[Extract provided — start]

The Coast - there's only one "Coast" with a capital C in NZ - is one of the most romantic and fascinating areas in the country, especially if you're into nature tourism.
Indeed, in that case it is one of the richest of regions. The southern reaches of the West Coast are a World Heritage Park area . . . for very good reason: They are home to the world's only example of pre-dinosaur forest. More about that later.
A recovering wilderness is probably the best description of the region. Its history is that of extractive exploitation. Now don't read me wrong - I'm not an anti-mining and anti-milling nutter and, overall, mining and milling were probably good for The Coast. Without them there wouldn't be more than a few metres of mud track - no roads, no development and therefore no significant opportunity to explore today.
But no doubt about it, they have shaped both the past and the future of this long narrow strip sandwiched between the Tasman Sea and the sheer wall of the Southern Alps.
No other region in NZ celebrates its individuality and regional identity quite as much as the West Coast. "Coasters" are different. They know it and they rejoice in it. Nowhere in the country does the pioneer past lie so close to the surface of contemporary life. Making a living here has always been hard. Mining, timber milling, farming, fishing . . . they're all hard yakker and they breed hard people. Individualists, self reliant, self-contained, and like all pioneering folk, wonderfully hospitable.

[Extract provided — finish]

In the passage about New Zealand's West Coast, what two features does the region's long narrow strip lie between? Rely only on the passage about New Zealand's West Coast.

[Information given — start]

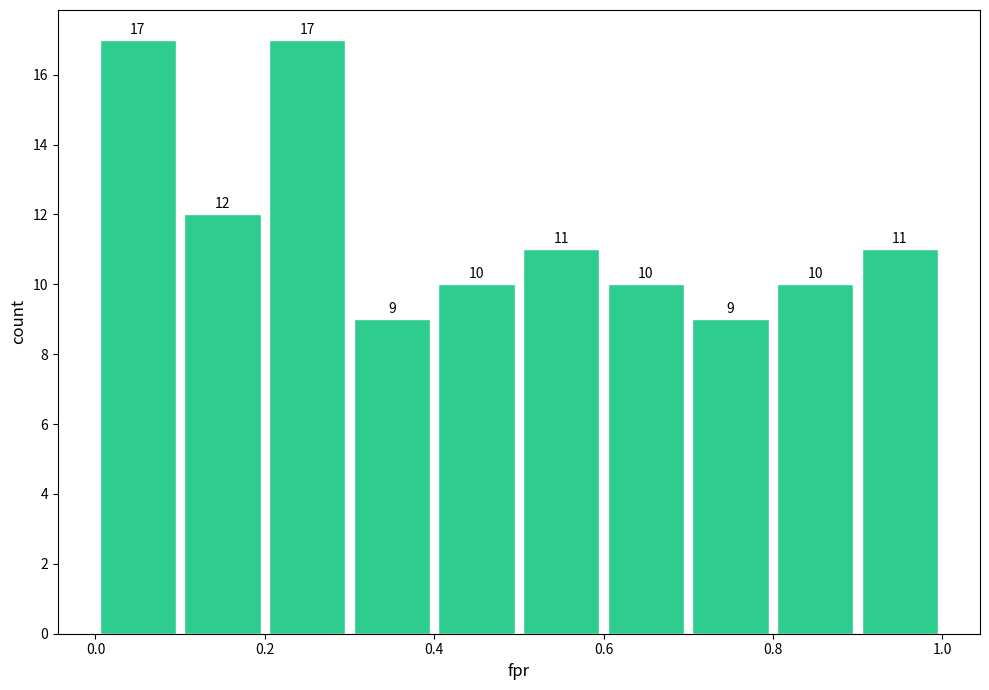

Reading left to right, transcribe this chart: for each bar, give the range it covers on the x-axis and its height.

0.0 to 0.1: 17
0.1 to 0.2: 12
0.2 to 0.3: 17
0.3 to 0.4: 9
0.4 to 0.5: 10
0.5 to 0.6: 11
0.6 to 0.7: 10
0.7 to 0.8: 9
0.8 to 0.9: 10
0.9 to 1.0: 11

[Information given — finish]

* _Exercise solution_: The Tasman Sea and the sheer wall of the Southern Alps.